Bartl v. Robert Half of Long Island, Inc.

In an action to recover damages based on, inter alia, breach of contract, the defendant appeals, as limited by its brief, from so much of an order of the Supreme Court, Nassau County (Murphy, J.), dated March 7, 1988, as granted the plaintiffs’ motion for a protective order to the extent of (1) striking the defendant’s interrogatories numbered 7 (c), 9 (a), 9 (b), 9 (c) and 9 (d) and (2) striking the defendant’s demand for the production of documents pursuant to CPLR 3111.

Ordered that the order is modified by deleting therefrom the provision which struck interrogatories numbered 9 (a), 9 (b) *748and 9 (c), and substituting therefor a provision denying that branch of the plaintiffs’ motion which was for a protective order striking interrogatories numbered 9 (a), 9 (b) and 9 (c); as so modified, the order is affirmed insofar as appealed from, without costs or disbursements.

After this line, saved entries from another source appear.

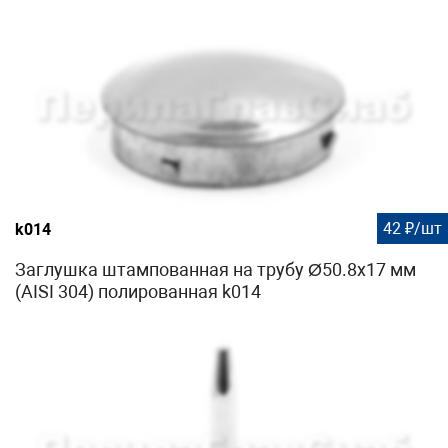
42 ₽/шт
k014
Заглушка штампованная на трубу Ø50.8х17 мм
(AISI 304) полированная k014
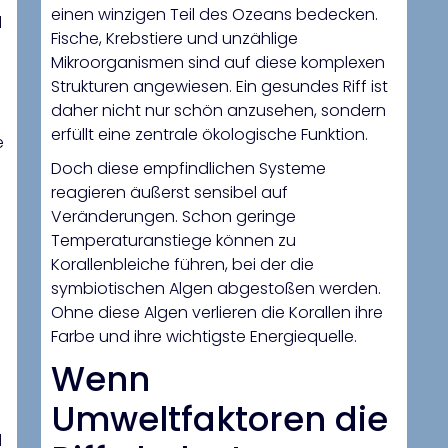
einen winzigen Teil des Ozeans bedecken.
d
Fische, Krebstiere und unzählige
Mikroorganismen sind auf diese komplexen
Strukturen angewiesen. Ein gesundes Riff ist
daher nicht nur schön anzusehen, sondern
erfüllt eine zentrale ökologische Funktion.
e
Doch diese empfindlichen Systeme
reagieren äußerst sensibel auf
Veränderungen. Schon geringe
Temperaturanstiege können zu
Korallenbleiche führen, bei der die
symbiotischen Algen abgestoßen werden.
Ohne diese Algen verlieren die Korallen ihre
Farbe und ihre wichtigste Energiequelle.
Wenn
Umweltfaktoren die
d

The two individual plaintiffs went into business in competition with the defendant, their former employer. The parties operate competing employment agencies, and are in the business of matching prospective employers with eligible job candidates in the accounting, bookkeeping and financial fields. In its counterclaims, the defendant asserts that the data it has compiled with respect to prospective employers and available job candidates constitute trade secrets, and that the plaintiffs have each violated written agreements by exploiting their knowledge of these trade secrets to their own advantage.

We find that the Supreme Court properly granted the plaintiffs’ motion for a protective order to the extent of striking the defendant’s interrogatories numbered 7 (c) and 9 (d). The former question requires the plaintiffs to identify all of the individuals the plaintiffs have solicited as the representatives of prospective employers, and the latter question requires the plaintiffs to identify, inter alia, all of the job candidates they have placed. These questions are broad enough to require the disclosure by the plaintiffs of the very sort of information which, according to the defendant, consists of trade secrets. These interrogatories were therefore properly striken, since no need for their disclosure has yet been shown (see, Thomas v Soft Sheen Prod. Co., 118 AD2d 493, 494; Curtis v Complete Foam Insulation Corp., 116 AD2d 907). Questions 9 (a), 9 (b) and 9 (c) were, however, improperly stricken. These require the plaintiffs to disclose, inter alia, the identities of those job candidates they have placed whose status as job candidates had been known to them while they were still employed by the defendant. This information is clearly relevant, and the plaintiffs may not claim trade secret protection with respect to information which they learned as a result of their employment with the defendant, rather than as a result of their own independent efforts.

Finally, the Supreme Court properly vacated the defendant’s demand for the production of documents pursuant to CPLR 3111, since the defendant’s notice fails to meet even the diminished standard of specificity applicable to such demands (see, Kaufman v Kaufman, 134 AD2d 407; Carrella v Carrella, 97 AD2d 394). Bracken, J. P., Fiber, Spatt and Rosenblatt, JJ., concur.